__To-do item__. Reproduce each line from the records that holds "text".

__Material shown__.
+ + + + +
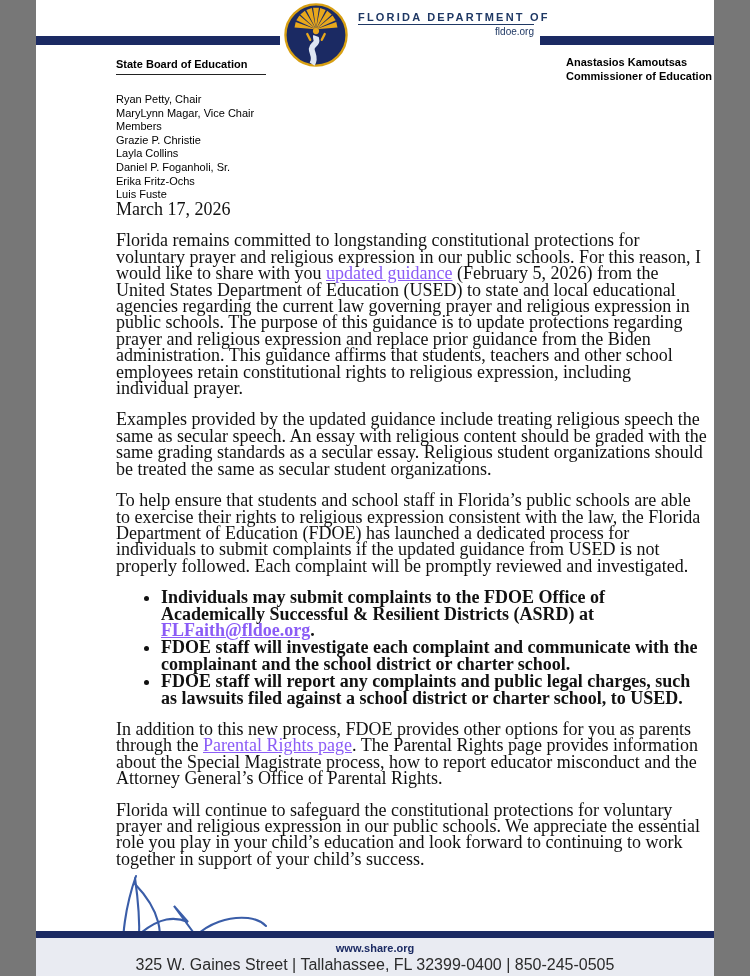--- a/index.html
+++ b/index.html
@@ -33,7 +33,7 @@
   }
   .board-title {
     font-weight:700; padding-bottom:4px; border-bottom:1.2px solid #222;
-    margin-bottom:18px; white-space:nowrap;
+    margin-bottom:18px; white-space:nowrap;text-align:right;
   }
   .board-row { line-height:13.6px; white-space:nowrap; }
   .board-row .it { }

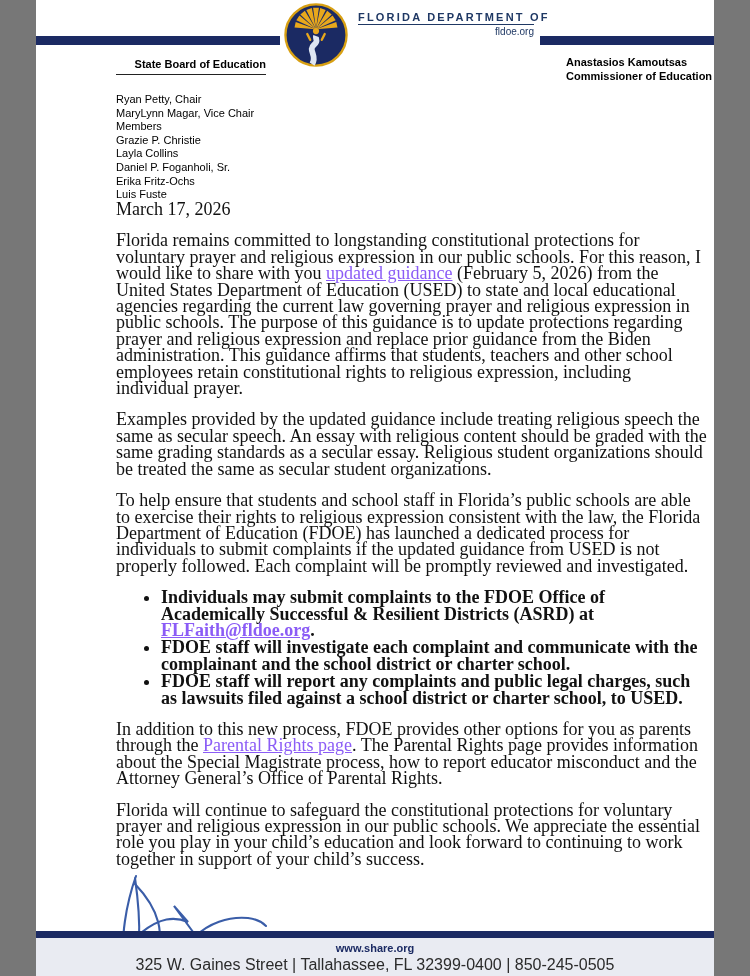--- a/index.html
+++ b/index.html
@@ -50,7 +50,7 @@
   .letter p { margin-bottom:15px; }
   .date { margin-bottom:33px; }
   a.doclink { color:#8b5cf6; text-decoration:underline; cursor:pointer; }
-  ul.points { margin:0 0 15px 0; padding-left:45px;font-weight:bold; }
+  ul.points { margin:0 0 15px 0; padding-left:45px; }
   ul.points li { margin-bottom:1px; }
   .closing { margin-bottom:0 !important; }
   .signature-svg { display:block; margin:-12px 0 2px -4px; }

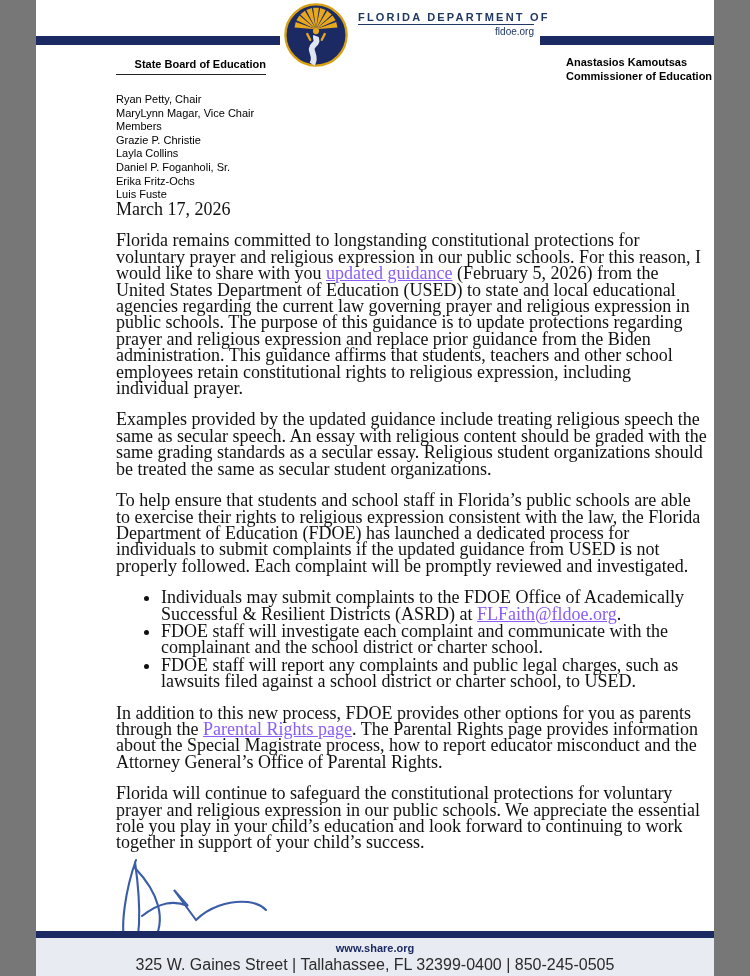--- a/index.html
+++ b/index.html
@@ -135,6 +135,7 @@
 
     <p>Florida will continue to safeguard the constitutional protections for voluntary prayer and religious expression in our public schools. We appreciate the essential role you play in your child’s education and look forward to continuing to work together in support of your child’s success.</p>
 
+    <p class="closing">Sincerely,</p>
 
     <svg class="signature-svg" viewBox="0 0 160 100" width="160" height="100">
       <g stroke="#3a5da8" stroke-width="2.1" fill="none" stroke-linecap="round">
+ + + + +
__Answer box__.
+    margin-bottom:18px; white-space:nowrap;text-align:right;
   a.doclink { color:#8b5cf6; text-decoration:underline; cursor:pointer; }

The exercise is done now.